Restate the records below word for word, and omit the images they hold.

## Records excerpted from a collection
.....

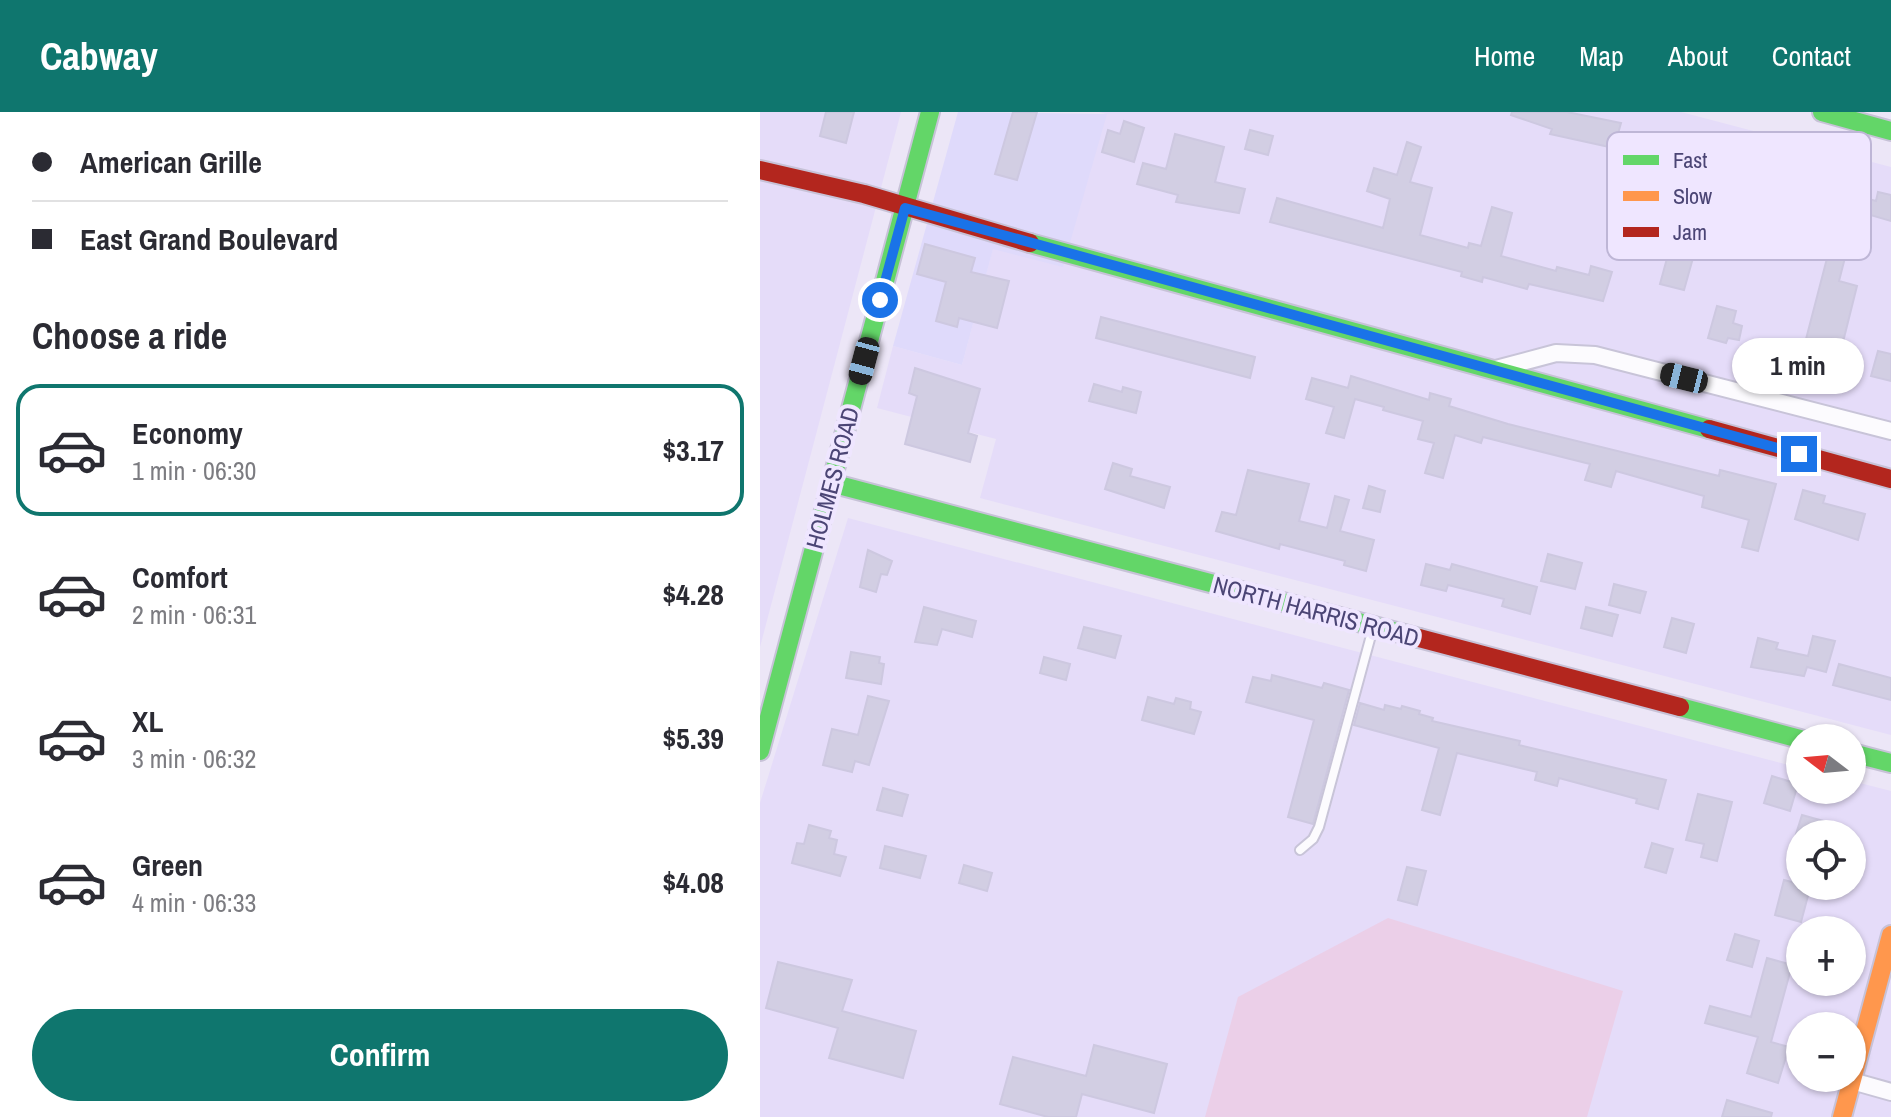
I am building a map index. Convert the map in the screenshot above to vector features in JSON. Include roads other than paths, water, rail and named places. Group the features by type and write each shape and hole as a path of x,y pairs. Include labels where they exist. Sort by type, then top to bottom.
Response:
{"street":[{"name":"HOLMES ROAD","path":"760,751 930,112"},
{"path":"1822,112 1891,131"},
{"path":"760,170 864,194 905,208 1891,479"},
{"path":"1491,370 1556,353 1595,355 1891,431"},
{"name":"NORTH HARRIS ROAD","path":"831,483 1786,735"},
{"path":"1866,757 1891,763"},
{"path":"1866,1029 1891,935"},
{"path":"1866,1085 1891,1092"},
{"path":"1842,1117 1849,1092"}],"lane":[{"path":"1300,850 1313,839 1319,827 1374,627"}]}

.....

## Exercise response
I am building a map index. Convert the map in the screenshot above to vector features in JSON. Include roads other than paths, water, rail and named places. Group the features by type and write each shape and hole as a path of x,y pairs. Include labels where they exist. Sort by type, then top to bottom.
Response:
{"street":[{"name":"HOLMES ROAD","path":"760,751 930,112"},
{"path":"1822,112 1891,131"},
{"path":"760,170 864,194 905,208 1891,479"},
{"path":"1491,370 1556,353 1595,355 1891,431"},
{"name":"NORTH HARRIS ROAD","path":"831,483 1786,735"},
{"path":"1866,757 1891,763"},
{"path":"1866,1029 1891,935"},
{"path":"1866,1085 1891,1092"},
{"path":"1842,1117 1849,1092"}],"lane":[{"path":"1300,850 1313,839 1319,827 1374,627"}]}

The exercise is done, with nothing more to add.